Chapter VI
Maybe Finn or Sara trusted one person with it, who then told just one other person. Or other people were finding out on their own. Who knows, maybe people noticed Finn and me wearing Silph Scopes throwing Poké Balls all around the OASIS that one night. I wasn't going to try and find someone to blame for it.
Fact was, that after just a couple of days, the whole OASIS was playing Pokémon. Not just on Satoshi, but everywhere. People were wearing the goggles and catching creatures.
While you pick up the Silph Scope only halfway through the original games, Satoshi wasn't designed to be experienced linear, like the original games. You could start wherever you wanted. New players only had to clear the Team Rocket hideout behind the poster in Celadon City's game corner.
It could technically be done in an afternoon. There were already speedrunner videos explaining how and people offering to help out for a small fee. Finn and I made a pretty sum selling tough and rare Pokémon to newcomers.
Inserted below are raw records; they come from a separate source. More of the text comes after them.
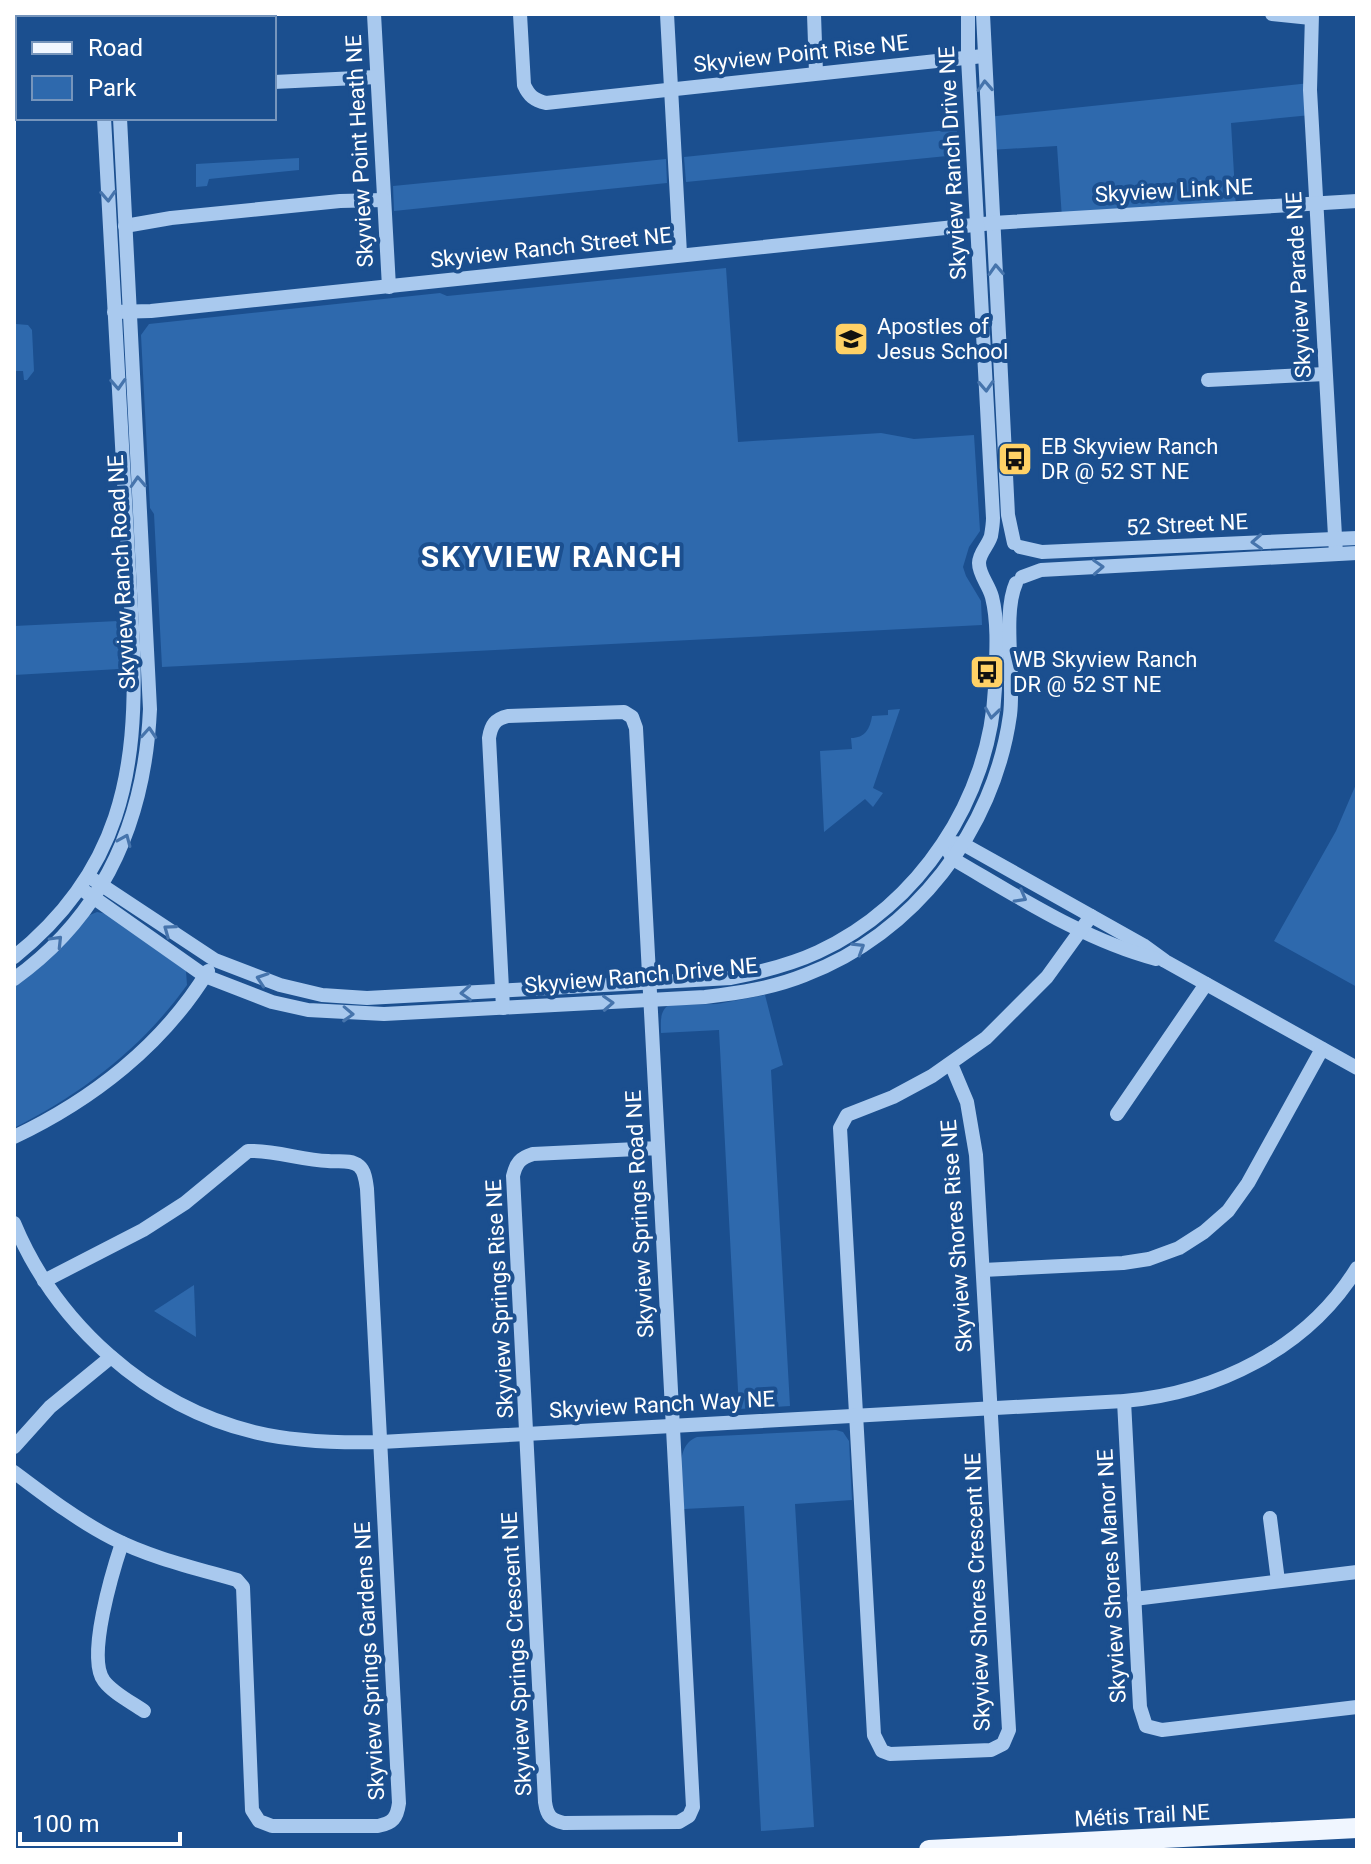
<svg xmlns="http://www.w3.org/2000/svg" width="1371" height="1864" viewBox="0 0 1371 1864" font-family="Roboto,sans-serif">
<style>
.green{fill:#2e69ad}
.lines{fill:none;stroke-linecap:round;stroke-linejoin:round}
.minor{stroke:#a9c9ee;stroke-width:14}
.major{stroke:#f0f6ff;stroke-width:20}
.oneway{stroke:#4674ac}
.labels{text-anchor:middle;stroke-width:8;stroke-linejoin:round;paint-order:stroke}
.street-label{font-size:22px;fill:#fff;stroke:#1b4f8f}
.poi-label{font-size:22px;fill:#fff;stroke:#1b4f8f;text-anchor:start}
.district-label{font-size:30px;font-weight:bold;letter-spacing:2px;fill:#fff;stroke:#1b4f8f}
</style>
<rect width="100%" height="100%" fill="#1b4f8f"/>
<g class="green">
<path d="M1310,83L1311,115L1231,123L1236,208L1062,218L1057,146L989,150L987,117Z"/>
<path d="M957,129V155L686,182L684,157Z"/>
<path d="M299,158V170L209,179L207,186L196,187V164Z"/>
<path d="M666,159L667,183L394,211L393,186Z"/>
<path d="M726,268L738,442L881,433L914,439L974,435L980,531L969,547L963,567L966,576L981,601L982,625L162,667L154,514L150,508L141,335L149,324L440,293L447,296Z"/>
<path d="M16,324L28,325L32,330L34,371L27,380H24L23,371H14Z"/>
<path d="M118,621L119,669L14,675V626Z"/>
<path d="M900,709L873,788L883,793L873,807L865,799L824,832L820,751L852,749L851,738C865,738 870,729 872,716L888,715V710Z"/>
<path d="M1357,782V987L1274,941L1336,831Z"/>
<path d="M97,912L107,914L186,971L187,985C142,1048 83,1093 14,1128V987L44,963L85,917Z"/>
<path d="M765,995L783,1065L771,1070L790,1406L739,1409L719,1030L661,1033C661,1023 659,1011 669,1005L717,1004Z"/>
<path d="M194,1285L196,1337L154,1311Z"/>
<path d="M836,1430L843,1432L849,1441L852,1500L795,1504L814,1827L761,1831L744,1506L684,1509C683,1487 672,1446 697,1437Z"/>
</g>
<g class="lines">
<g class="minor">
<path d="M98,14V18"/>
<path d="M114,14V18"/>
<path d="M374,14L389,287"/>
<path d="M520,14L524,85C529,96 534,100 546,103L983,56"/>
<path d="M667,14L680,254"/>
<path d="M814,14L816,73"/>
<path d="M983,14L1008,515L1014,543"/>
<path d="M1272,14L1311,18"/>
<path d="M1312,14L1310,90L1336,554"/>
<path d="M274,82L377,77"/>
<path d="M14,95H18"/>
<path d="M125,226L171,218L340,201L384,200"/>
<path d="M114,312L151,311L993,223L1357,201"/>
<path d="M1208,380L1325,374"/>
<path d="M1020,547L1042,552L1357,538"/>
<path d="M1022,577L1041,570L1357,553"/>
<path d="M953,843L963,844L1143,945L1165,961L1357,1068"/>
<path d="M949,852L953,859C1017,896 1084,940 1156,959"/>
<path d="M88,876L215,960L280,985L322,995L367,998L731,978C761,972 790,965 818,952C919,906 990,798 995,688C996,659 999,625 992,597C989,585 979,575 979,563C979,553 988,546 991,536C992,530 993,524 993,518L968,58V14"/>
<path d="M80,888L205,976L272,1002L308,1010L384,1014L705,997C739,993 773,988 805,975C914,934 994,830 1010,715C1015,677 1002,614 1016,583"/>
<path d="M14,957C120,872 138,773 133,645L104,118"/>
<path d="M14,979C106,913 145,819 150,709L120,118"/>
<path d="M503,1008L489,738C491,725 495,719 508,716L624,712L632,717L636,728L693,1807L689,1816L679,1822L564,1823C551,1820 547,1816 545,1802L513,1176C516,1163 520,1158 533,1154L658,1148"/>
<path d="M951,1064L967,1102L976,1155L1009,1730L1003,1744L991,1750L890,1754L882,1751L874,1735L840,1128L847,1115L893,1097L932,1076L986,1038L1047,977L1091,916"/>
<path d="M1117,1114L1206,984"/>
<path d="M14,1137C92,1100 163,1045 208,971"/>
<path d="M14,1223C56,1324 147,1406 254,1432C295,1442 339,1443 381,1442L1124,1401C1216,1393 1307,1349 1357,1268"/>
<path d="M983,1270L1123,1263L1149,1259L1179,1248L1204,1232L1228,1211L1248,1183L1322,1049"/>
<path d="M1124,1401L1140,1707L1146,1726L1162,1730L1357,1707"/>
<path d="M14,1447L50,1407L111,1357"/>
<path d="M14,1472C46,1496 77,1520 112,1538C151,1558 195,1568 237,1580L243,1587L252,1810L259,1821L272,1826H378C393,1823 397,1818 399,1803L367,1189C366,1181 365,1171 359,1166C351,1159 338,1162 328,1161C302,1160 274,1150 248,1151L185,1203L143,1230L44,1281"/>
<path d="M1270,1518L1278,1581"/>
<path d="M122,1543C113,1570 86,1658 104,1681C113,1693 131,1702 144,1711"/>
<path d="M1134,1599L1357,1572"/>
</g>
<path class="major" d="M929,1850L1357,1828"/>
</g>
<defs><path id="oneway-chevron" d="M-2-3.5L2.5 0L-2 3.5" fill="none" stroke-width="1.6" stroke-linecap="round" stroke-linejoin="round" transform="scale(2)"/></defs>
<g class="oneway">
<use href="#oneway-chevron" transform="translate(985 86) rotate(-93)"/>
<use href="#oneway-chevron" transform="translate(108 196) rotate(87)"/>
<use href="#oneway-chevron" transform="translate(996 270) rotate(-93)"/>
<use href="#oneway-chevron" transform="translate(118 384) rotate(87)"/>
<use href="#oneway-chevron" transform="translate(986 386) rotate(87)"/>
<use href="#oneway-chevron" transform="translate(138 482) rotate(-93)"/>
<use href="#oneway-chevron" transform="translate(1257 542) rotate(177)"/>
<use href="#oneway-chevron" transform="translate(1098 567) rotate(-3)"/>
<use href="#oneway-chevron" transform="translate(992 713) rotate(98)"/>
<use href="#oneway-chevron" transform="translate(149 733) rotate(-86)"/>
<use href="#oneway-chevron" transform="translate(125 840) rotate(-67)"/>
<use href="#oneway-chevron" transform="translate(1021 897) rotate(29)"/>
<use href="#oneway-chevron" transform="translate(169 930) rotate(-144)"/>
<use href="#oneway-chevron" transform="translate(57 941) rotate(-46)"/>
<use href="#oneway-chevron" transform="translate(859 948) rotate(-32)"/>
<use href="#oneway-chevron" transform="translate(262 979) rotate(-161)"/>
<use href="#oneway-chevron" transform="translate(466 993) rotate(177)"/>
<use href="#oneway-chevron" transform="translate(608 1003) rotate(-3)"/>
<use href="#oneway-chevron" transform="translate(348 1014) rotate(2)"/>
</g>
<defs>
<g id="school-square" transform="scale(1.8)"><rect x="-9" y="-9" width="18" height="18" rx="4" fill="#ffd166" stroke="#1b4f8f"/><path d="M0-5L7-2L0 1L-7-2ZM-4 1L0 2.5L4 1V4Q0 6-4 4Z" fill="#111"/></g>
<g id="bus-square" transform="scale(1.8)"><rect x="-9" y="-9" width="18" height="18" rx="4" fill="#ffd166" stroke="#1b4f8f"/><path d="M-5-6H5V4H4V6H2V4H-2V6H-4V4H-5ZM-3.5-4V0h7V-4ZM-3.5 1.2v1.5H-2V1.2ZM2 1.2v1.5H3.5V1.2Z" fill="#111"/></g>
</defs>
<g fill-rule="evenodd">
<use href="#school-square" x="851" y="339"/>
<use href="#bus-square" x="1015" y="459"/>
<use href="#bus-square" x="987" y="672"/>
</g>
<g class="labels">
<g class="street-label">
<text transform="translate(801 53) rotate(-6)" y="8">Skyview Point Rise NE</text>
<text transform="translate(359 151) rotate(-93)" y="8">Skyview Point Heath NE</text>
<text transform="translate(952 163) rotate(-93)" y="8">Skyview Ranch Drive NE</text>
<text transform="translate(1174 190) rotate(-3)" y="8">Skyview Link NE</text>
<text transform="translate(551 247) rotate(-6)" y="8">Skyview Ranch Street NE</text>
<text transform="translate(1298 285) rotate(-93)" y="8">Skyview Parade NE</text>
<text transform="translate(1187 524) rotate(-3)" y="8">52 Street NE</text>
<text transform="translate(121 572) rotate(-93)" y="8">Skyview Ranch Road NE</text>
<text transform="translate(641 975) rotate(-5)" y="8">Skyview Ranch Drive NE</text>
<text transform="translate(639 1214) rotate(-93)" y="8">Skyview Springs Road NE</text>
<text transform="translate(956 1236) rotate(-94)" y="8">Skyview Shores Rise NE</text>
<text transform="translate(499 1299) rotate(-93)" y="8">Skyview Springs Rise NE</text>
<text transform="translate(662 1404) rotate(-3)" y="8">Skyview Ranch Way NE</text>
<text transform="translate(1111 1576) rotate(-93)" y="8">Skyview Shores Manor NE</text>
<text transform="translate(977 1592) rotate(-92)" y="8">Skyview Shores Crescent NE</text>
<text transform="translate(516 1654) rotate(-93)" y="8">Skyview Springs Crescent NE</text>
<text transform="translate(369 1661) rotate(-93)" y="8">Skyview Springs Gardens NE</text>
<text transform="translate(1142 1815) rotate(-3)" y="8">Métis Trail NE</text>
</g>
<g class="poi-label">
<text x="877" y="334">Apostles of<tspan x="877" dy="25">Jesus School</tspan></text>
<text x="1041" y="454">EB Skyview Ranch<tspan x="1041" dy="25">DR @ 52 ST NE</tspan></text>
<text x="1013" y="667">WB Skyview Ranch<tspan x="1013" dy="25">DR @ 52 ST NE</tspan></text>
</g>
<g class="district-label">
<text x="552" y="567">SKYVIEW RANCH</text>
</g>
</g>
<rect width="1371" height="1864" fill="none" stroke="#ffffff" stroke-width="32"/>
<rect x="16" y="16" width="260" height="104" fill="#1b4f8f" stroke="#7695bc" stroke-width="2"/>
<rect x="32" y="42" width="40" height="12" fill="#f0f6ff" stroke="#7695bc" stroke-width="2"/>
<text x="88" y="56" font-size="24" fill="#ffffff">Road</text>
<rect x="32" y="76" width="40" height="24" fill="#2e69ad" stroke="#7695bc" stroke-width="2"/>
<text x="88" y="96" font-size="24" fill="#ffffff">Park</text>
<path d="M20 1832v12h160v-12" fill="none" stroke="#ffffff" stroke-width="4"/>
<text x="32" y="1832" font-size="24" fill="#ffffff" stroke="#1b4f8f" stroke-width="6" paint-order="stroke">100 m</text>
</svg>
Selling Pokémon was officially against the rules on Satoshi. The OASIS kept track of the ownership history of the little creatures. They had to be traded. But Pokémon could hold items while being traded. Buyers would capture a weak, low level Pidgey and attach an expensive item to them they picked up from an in game store. Then we would sell those again. It's a bit of an exploit maybe, but not one they ever tried to fix.
It became a hype. All the popular content creators were posting videos about catching Pokémon in weird places, and everyone wanted to experience this novelty. It was one of those OASIS wide events people enjoyed being a part of. A sense of togetherness. Like getting mass killed in the Battle of Castle Anorak or making memes about Star Wars episode 22.
Surely someone else must've figured out the location of the Rainbow Road from the riddle as well. We had no idea, there was no online leaderboard keeping track of the contest. Maybe we weren't even the first to solve the riddle. The only thing we could do was move forward with our hunt.
None of us had understood the phone call on Rainbow Road right away. But after a quick online search it was easy to find out where the reference was from. A movie called Scream that was a big blockbuster in 1996. We watched it the next day.
Now we had to fiddle out what to do with the clue. There was no Scream planet in the OASIS. Fifty years after the movie was released, not a single person alive had felt the urge to recreate it as a flicksync. There were also no planets dedicated to actors like Drew Barrymore (unlike her grandfather), Neve Campbell or Courtney Cox.
You could find them in other roles, like Cox hanging out in Central Perk as Monica from Friends, but it wasn't related to Scream in the slightest. Finn suggested we still had to find all those actors around the OASIS and kill them, see what would happen. I think he even started that venture, but gave up on the idea quickly.
Together we watched the Scream sequels and a television series adaptation. The general idea was the same. Someone from small town America dressed up in a black robe with a white ghost mask. Then that "Ghostface" stabbed the people he or she grew up with. It probably was more fun to watch when this kind of stuff was still uncommon in the real world.
Binging the entire Scream franchise didn't bring us any closer to finding out what to do next. We visited worlds with other horror themes. A planet devoted to the work of Stephen King. Locations inspired by classics like A Nightmare on Elm Street, The Exorcist and The Ring. Nothing.
Finn and I decided to study the year 1996 more thoroughly. What other movies were popular? What did people listen to, which games were published? Every title had the potential to be a lead in our perspective. And that made it hard to narrow them down. Should we be investigating Space Jam with Bugs Bunny and Michael Jordan or focus on Blizzard's first Diablo? A lot of franchises from that year survived the toll of time.
One of the places we visited was The End. A world dedicated to disaster movies and other apocalyptic events. I went to New York where I got a long list of options of mayhem to unleash on the Big Apple. A tsunami, Godzilla, zombies, King Kong, tornadoes filled with sharks... I chose the big alien UFO from Independence Day, another 1996 blockbuster. It was quite the spectacle, but other than that a waste of time.
Still it was a lot of fun to travel all over the OASIS with my brother. It gave us a reason to spend some time on Tamriel again, because 1996 was the year The Elder Scrolls II: Daggerfall released. Another time we were throwing money at strippers in Duke Nukem 3D to see pixels that were supposedly breasts. "Shake it baby, you wanna dance?" became an instant running gag.
Sometimes Sara joined up too. Of course she took us along for the two big Disney movies that were released in 1996. One about a whole bunch of dalmatians, the other The Hunchback of Notre Dame. A very sugarcoated adaptation of the tragic 19th century novel. The music was awesome and Sara got angry at me because she thought I was staring at Esmeralda too long.
Eventually a month passed without any progress.